== DATA LISTING ==
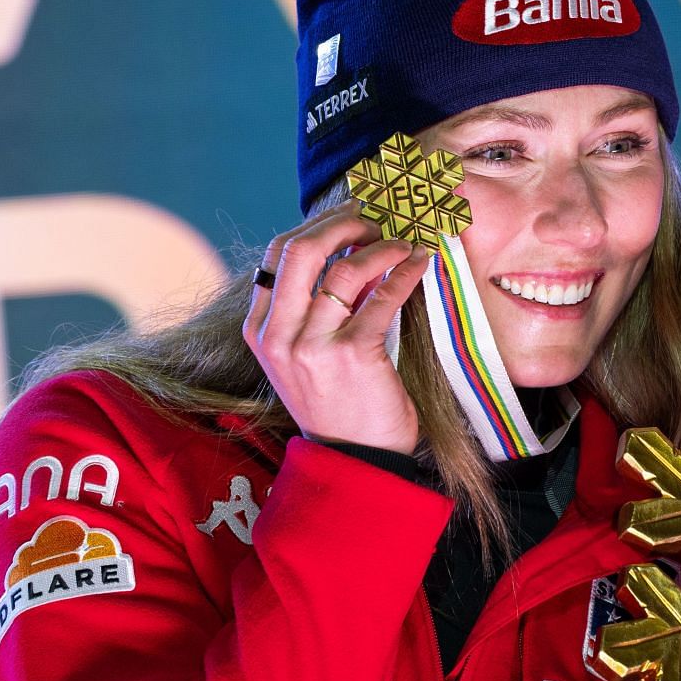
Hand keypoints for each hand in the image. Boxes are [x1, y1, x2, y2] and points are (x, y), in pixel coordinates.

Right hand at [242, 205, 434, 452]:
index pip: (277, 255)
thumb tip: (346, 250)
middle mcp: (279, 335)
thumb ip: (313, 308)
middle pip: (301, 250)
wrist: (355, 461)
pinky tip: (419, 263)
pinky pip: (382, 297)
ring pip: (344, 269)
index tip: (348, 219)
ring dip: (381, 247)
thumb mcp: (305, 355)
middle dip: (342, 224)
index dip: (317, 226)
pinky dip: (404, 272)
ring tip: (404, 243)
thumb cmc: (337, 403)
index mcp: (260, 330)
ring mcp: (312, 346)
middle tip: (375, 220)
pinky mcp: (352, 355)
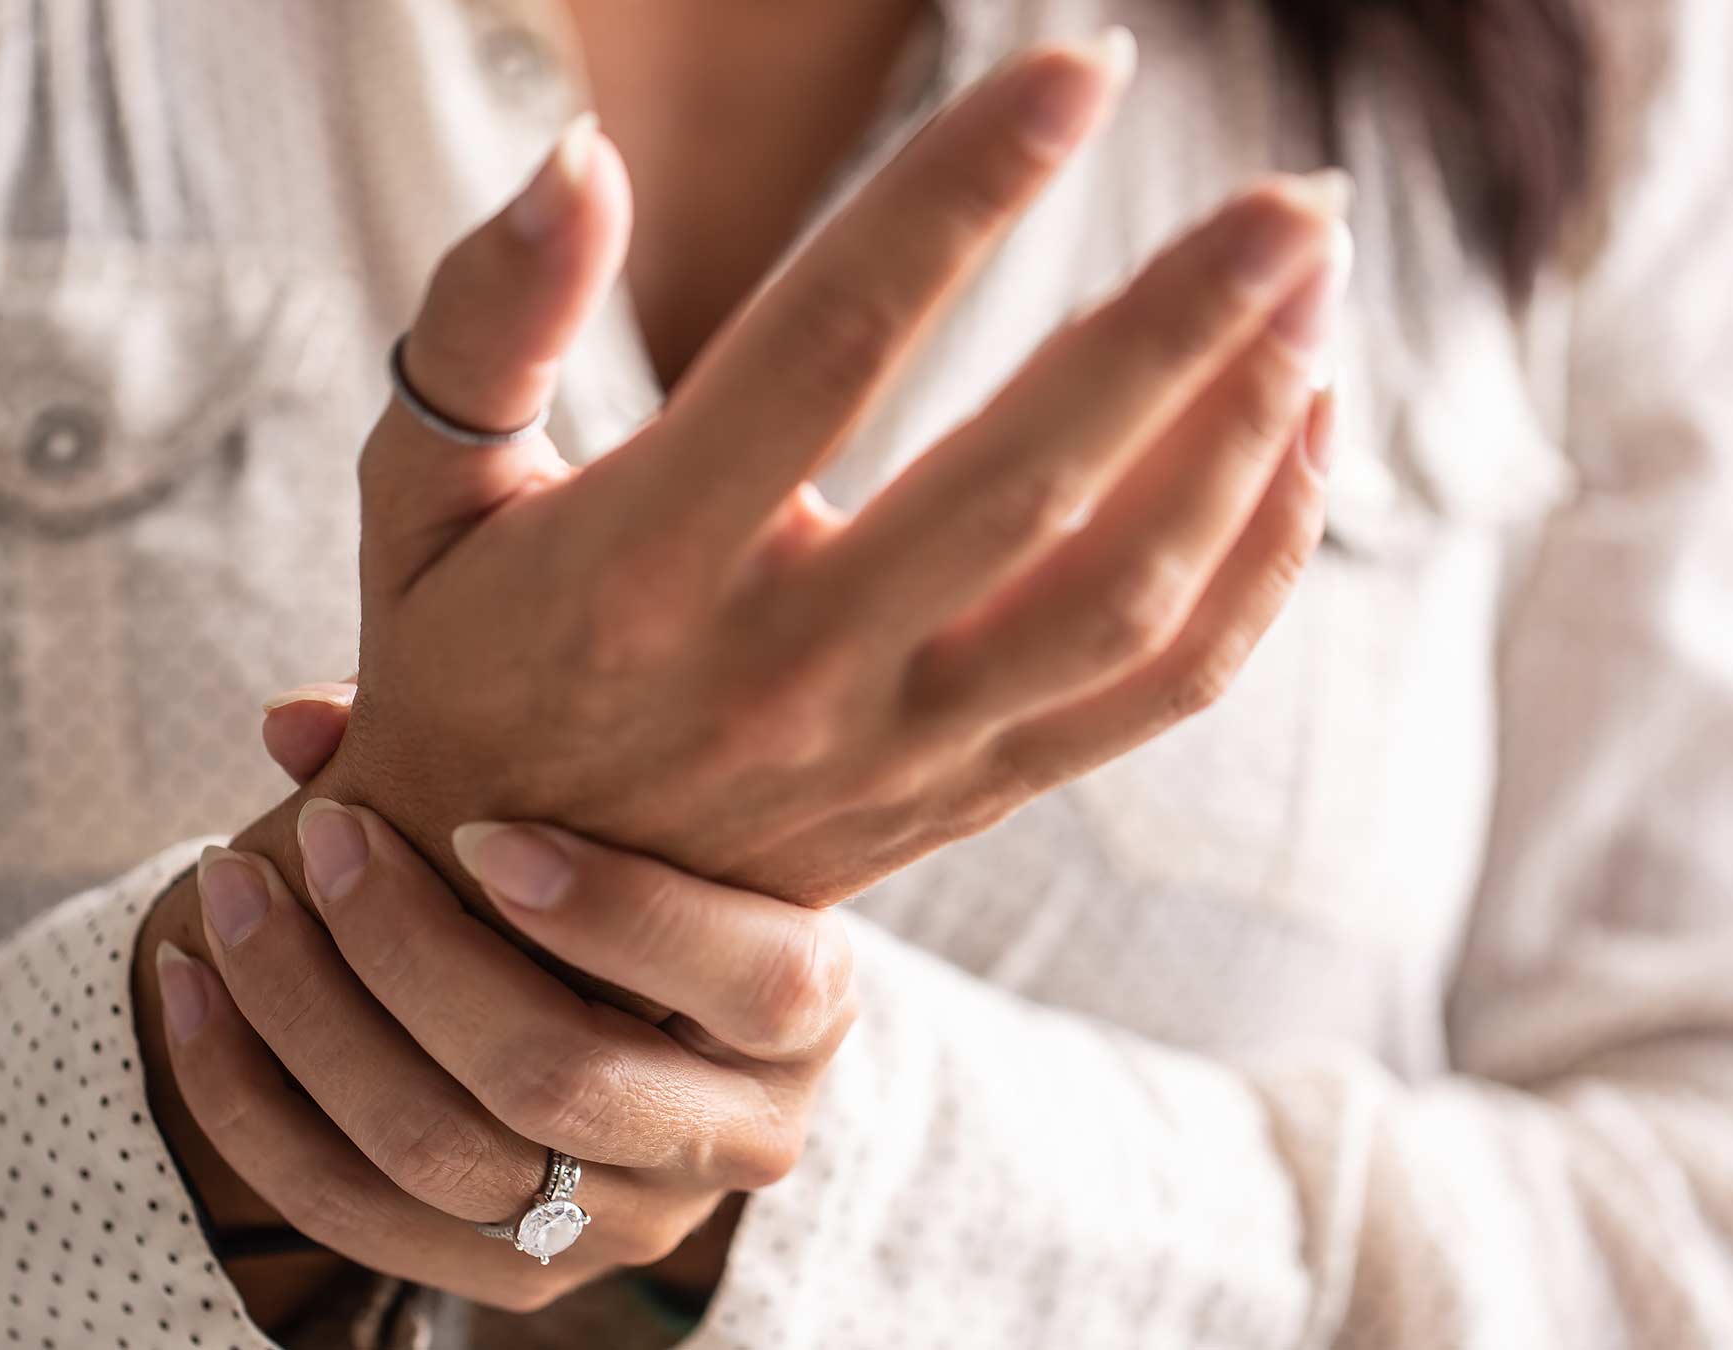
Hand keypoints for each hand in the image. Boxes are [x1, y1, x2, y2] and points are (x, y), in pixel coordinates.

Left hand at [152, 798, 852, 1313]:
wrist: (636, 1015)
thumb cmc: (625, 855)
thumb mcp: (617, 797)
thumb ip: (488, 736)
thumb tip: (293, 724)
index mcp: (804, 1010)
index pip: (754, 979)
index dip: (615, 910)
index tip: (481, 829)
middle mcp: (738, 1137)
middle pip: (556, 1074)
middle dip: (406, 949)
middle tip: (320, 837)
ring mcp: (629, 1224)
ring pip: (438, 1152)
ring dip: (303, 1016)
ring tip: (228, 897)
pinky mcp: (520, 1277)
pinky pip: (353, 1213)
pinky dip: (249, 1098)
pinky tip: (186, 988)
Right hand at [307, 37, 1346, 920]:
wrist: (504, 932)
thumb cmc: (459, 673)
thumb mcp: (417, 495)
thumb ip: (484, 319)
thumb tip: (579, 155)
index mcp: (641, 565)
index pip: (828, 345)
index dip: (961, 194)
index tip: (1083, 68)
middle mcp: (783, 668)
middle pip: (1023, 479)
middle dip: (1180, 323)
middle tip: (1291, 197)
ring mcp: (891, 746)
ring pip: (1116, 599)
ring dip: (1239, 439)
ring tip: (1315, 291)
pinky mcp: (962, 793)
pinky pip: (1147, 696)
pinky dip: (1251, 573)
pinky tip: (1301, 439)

--

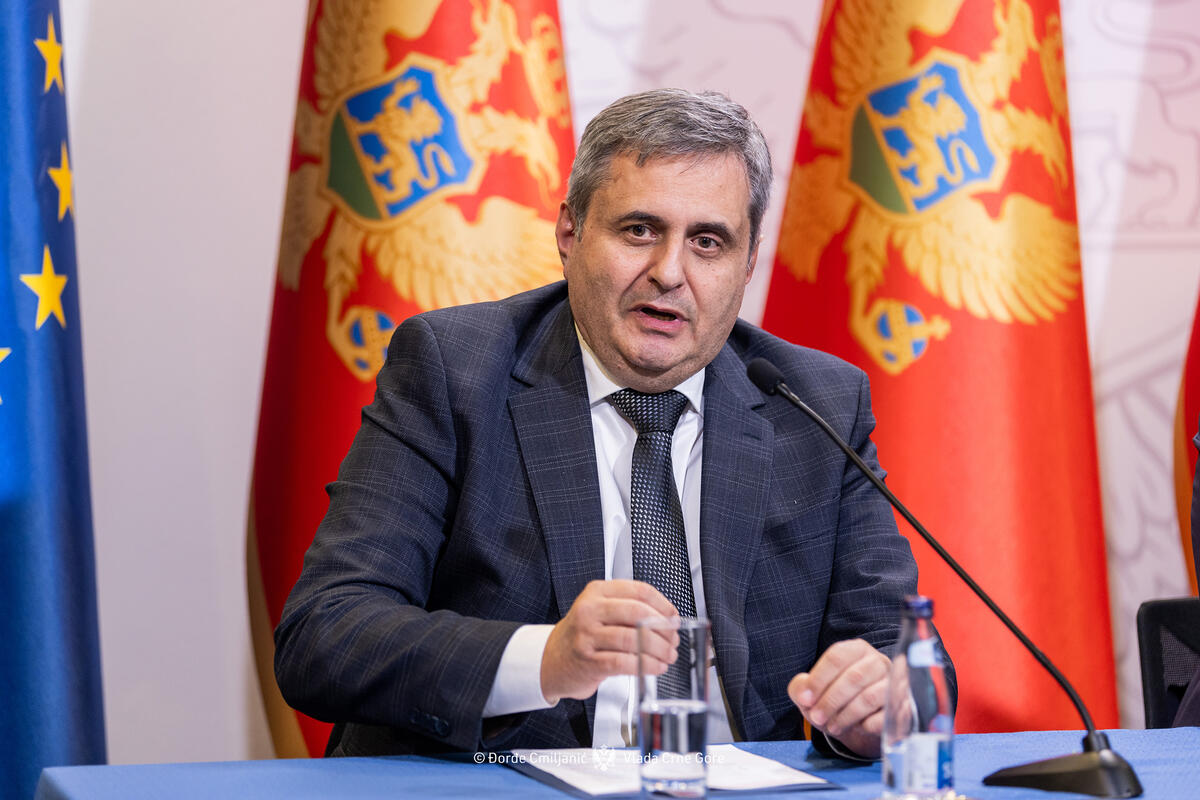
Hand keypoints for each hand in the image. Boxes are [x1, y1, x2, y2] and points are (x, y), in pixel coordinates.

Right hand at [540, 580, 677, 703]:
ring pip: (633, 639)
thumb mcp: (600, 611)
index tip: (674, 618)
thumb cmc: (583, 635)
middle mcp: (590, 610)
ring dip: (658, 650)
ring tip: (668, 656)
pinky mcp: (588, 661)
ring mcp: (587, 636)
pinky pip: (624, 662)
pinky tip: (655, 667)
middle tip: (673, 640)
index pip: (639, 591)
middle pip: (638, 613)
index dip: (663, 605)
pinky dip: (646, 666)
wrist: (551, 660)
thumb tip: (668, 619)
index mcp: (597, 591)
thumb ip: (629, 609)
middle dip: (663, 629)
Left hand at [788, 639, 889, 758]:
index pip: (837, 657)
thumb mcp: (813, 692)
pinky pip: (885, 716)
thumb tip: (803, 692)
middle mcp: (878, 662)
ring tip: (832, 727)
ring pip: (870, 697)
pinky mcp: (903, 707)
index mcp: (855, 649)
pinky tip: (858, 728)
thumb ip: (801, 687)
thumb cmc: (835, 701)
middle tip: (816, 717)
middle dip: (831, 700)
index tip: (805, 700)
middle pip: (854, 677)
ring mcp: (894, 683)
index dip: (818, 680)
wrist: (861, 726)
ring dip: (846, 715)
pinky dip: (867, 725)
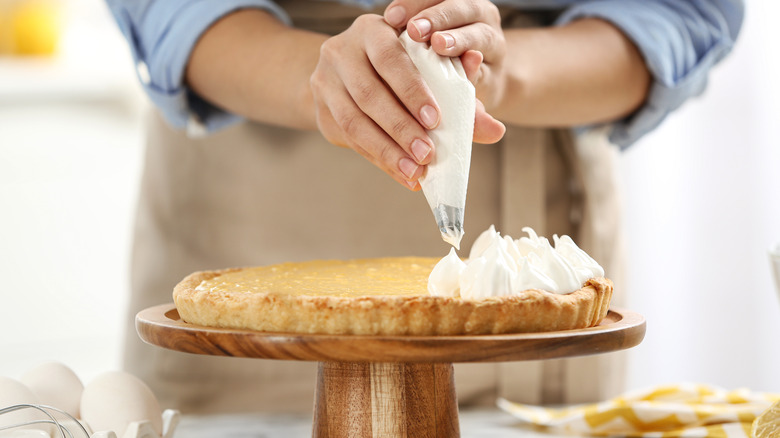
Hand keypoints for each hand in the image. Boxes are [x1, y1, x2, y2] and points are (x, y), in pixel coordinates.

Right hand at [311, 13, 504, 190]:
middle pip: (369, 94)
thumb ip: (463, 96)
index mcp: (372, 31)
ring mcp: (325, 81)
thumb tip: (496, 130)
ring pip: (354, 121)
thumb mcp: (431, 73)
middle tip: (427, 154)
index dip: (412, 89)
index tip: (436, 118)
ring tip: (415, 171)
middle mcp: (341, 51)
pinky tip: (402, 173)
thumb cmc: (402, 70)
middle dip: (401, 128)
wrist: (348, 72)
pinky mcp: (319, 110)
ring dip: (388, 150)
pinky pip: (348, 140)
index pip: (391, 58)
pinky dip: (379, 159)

== WORK ITEM ==
How many lines of the data contain "wrist"? Work it out and give only the number.

== EXERCISE SOLUTION ==
6